Top of EXTRACT TO READ

A very enthusiastic recommendation for Evan Osnos’s excellent profile of Cheung Yan and the Nine Dragons Paper empire in the March 30 issue of the New Yorker. Spectacular stuff. Now, Cheung’s name may not ring a bell, but her reputation, might: she was, until recently, the self-made Trash Queen, the richest woman in China, and the mastermind behind the unstoppable Nine Dragons Paper empire. Alas, despite all of its success, Nine Dragons proved to be as sensitive to the global economic crisis as other recycling companies, and – like many of its Chinese peers – it’s facing deep financial difficulties.
The Osnos piece is impressive for a number of reasons, not least of which is the access Osnos obtained to Cheung, her husband, Liu Ming Chung, and the Nine Dragons facility [update 3.26.09: and here, on his blog, Osnos gives a very entertaining explanation of how he pulled it off]. That’s no small trick. Cheung and Liu are notoriously stingy with the media – especially foreign media – preferring, instead, state-owned outlets and trade publications. For years, that PR approach allowed them to create an impenetrable image of success that was only punctured, in the last year, with the decline of the markets, several ill-advised remarks by Cheung, and temperamental labor activists. So, perhaps, the couple felt that they had nothing to lose by opening up to a profile.

Bottom of EXTRACT TO READ
Top of EXTRACTED RECORDS

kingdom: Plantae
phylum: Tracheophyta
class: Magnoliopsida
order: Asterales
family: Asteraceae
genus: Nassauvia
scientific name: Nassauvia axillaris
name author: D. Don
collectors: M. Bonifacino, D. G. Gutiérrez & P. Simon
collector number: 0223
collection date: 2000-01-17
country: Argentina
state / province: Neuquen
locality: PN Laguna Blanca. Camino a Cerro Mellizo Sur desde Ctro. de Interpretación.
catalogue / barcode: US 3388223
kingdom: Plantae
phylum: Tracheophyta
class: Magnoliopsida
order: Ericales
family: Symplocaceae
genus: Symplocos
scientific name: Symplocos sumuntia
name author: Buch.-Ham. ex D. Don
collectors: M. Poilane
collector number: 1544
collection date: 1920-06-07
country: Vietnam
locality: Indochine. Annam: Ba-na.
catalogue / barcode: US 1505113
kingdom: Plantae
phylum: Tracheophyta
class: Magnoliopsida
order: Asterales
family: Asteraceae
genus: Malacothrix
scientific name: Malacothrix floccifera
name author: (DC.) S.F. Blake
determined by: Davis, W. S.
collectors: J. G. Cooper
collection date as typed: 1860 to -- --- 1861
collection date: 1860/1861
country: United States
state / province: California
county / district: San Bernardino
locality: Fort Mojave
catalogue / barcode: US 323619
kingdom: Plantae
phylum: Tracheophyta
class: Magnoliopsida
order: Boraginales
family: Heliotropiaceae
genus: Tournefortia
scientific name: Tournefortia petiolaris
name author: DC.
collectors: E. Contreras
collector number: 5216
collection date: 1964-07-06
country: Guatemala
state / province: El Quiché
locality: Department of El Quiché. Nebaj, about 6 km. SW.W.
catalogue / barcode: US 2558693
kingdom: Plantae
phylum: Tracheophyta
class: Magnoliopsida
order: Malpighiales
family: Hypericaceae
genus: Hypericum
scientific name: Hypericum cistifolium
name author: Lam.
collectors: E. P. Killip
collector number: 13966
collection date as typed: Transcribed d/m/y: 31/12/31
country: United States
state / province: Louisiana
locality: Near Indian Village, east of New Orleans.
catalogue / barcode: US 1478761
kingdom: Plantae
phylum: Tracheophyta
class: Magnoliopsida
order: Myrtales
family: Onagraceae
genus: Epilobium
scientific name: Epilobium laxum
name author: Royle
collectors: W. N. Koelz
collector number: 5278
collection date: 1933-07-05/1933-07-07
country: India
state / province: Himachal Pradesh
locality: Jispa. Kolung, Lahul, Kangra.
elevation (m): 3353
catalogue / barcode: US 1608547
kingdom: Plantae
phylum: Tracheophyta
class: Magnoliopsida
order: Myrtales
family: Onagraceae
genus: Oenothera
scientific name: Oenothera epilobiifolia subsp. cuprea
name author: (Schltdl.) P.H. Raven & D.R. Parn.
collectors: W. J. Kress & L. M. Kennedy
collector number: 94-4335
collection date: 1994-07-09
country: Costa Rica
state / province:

Bottom of EXTRACTED RECORDS

Explain why the post on Cheung Yan calls the access Osnos obtained to Cheung, Liu, and the Nine Dragons facility "no small trick." Use one to three sentences.

§ EXERCISE RESULT: Cheung and Liu are notoriously stingy with the media, especially foreign media. They prefer state-owned outlets and trade publications instead.